Die Einschaltquoten für die Sendung seien nach wie vor hoch. Sogar bei den Wiederholungen um 11 Uhr würden mehr als eine Million Zuschauer einschalten. Dennoch entschied sich der Sender, keine weiteren Staffeln zu produzieren.

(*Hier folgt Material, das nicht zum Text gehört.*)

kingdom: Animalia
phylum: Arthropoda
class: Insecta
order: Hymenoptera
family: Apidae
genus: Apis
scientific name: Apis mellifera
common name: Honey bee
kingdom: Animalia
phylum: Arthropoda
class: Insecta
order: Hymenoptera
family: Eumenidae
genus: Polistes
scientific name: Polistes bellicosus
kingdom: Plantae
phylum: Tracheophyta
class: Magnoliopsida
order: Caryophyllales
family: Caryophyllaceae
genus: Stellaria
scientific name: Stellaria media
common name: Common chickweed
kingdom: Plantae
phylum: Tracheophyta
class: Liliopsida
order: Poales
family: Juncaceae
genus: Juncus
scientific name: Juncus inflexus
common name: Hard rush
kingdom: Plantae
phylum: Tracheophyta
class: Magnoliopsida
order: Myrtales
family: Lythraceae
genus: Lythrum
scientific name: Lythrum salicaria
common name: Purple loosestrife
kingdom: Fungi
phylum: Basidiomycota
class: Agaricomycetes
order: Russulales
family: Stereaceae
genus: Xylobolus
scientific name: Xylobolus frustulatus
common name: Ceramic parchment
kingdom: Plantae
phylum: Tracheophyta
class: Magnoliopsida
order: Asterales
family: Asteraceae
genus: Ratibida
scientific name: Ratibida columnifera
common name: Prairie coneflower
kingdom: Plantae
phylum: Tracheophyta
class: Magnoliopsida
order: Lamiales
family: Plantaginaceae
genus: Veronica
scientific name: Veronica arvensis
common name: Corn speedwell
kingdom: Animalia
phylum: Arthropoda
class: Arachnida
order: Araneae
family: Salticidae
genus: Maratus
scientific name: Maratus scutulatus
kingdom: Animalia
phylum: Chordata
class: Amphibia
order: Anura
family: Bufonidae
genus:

Barbara Saleschs Werdegang

Von 1999 bis 2012 lief die Fernsehserie unter dem Namen „Richterin Barbara Salesch“. Nach mehr als 2.000 abgedrehten Folgen hängte Salesch ihre Richterrobe an den Nagel. Die zehnjährige Pause nutzte sie, um sich einen Hof mit Ateliers, Werkstätten und Galerie zu kaufen und ihr Kunststudium fortzusetzen. Nichts habe damals auf ein TV-Comeback in 2022 hingedeutet.

Eine Anfrage ihrer alten Produktionsgesellschaft für ein Comeback habe Salesch sogar rigoros abgelehnt, wie der „Focus“ 2025 berichtete. Nach längerem Nachdenken habe sie jedoch zugesagt und ihr „Comeback nicht eine Sekunde bereut“. Im Gegenteil: „Heutzutage wird alles irgendwo fotografiert, gefilmt und gespeichert. Und es wird gechattet, dass es ein Vergnügen ist. Wunderbare Beweismittel“, so Salesch.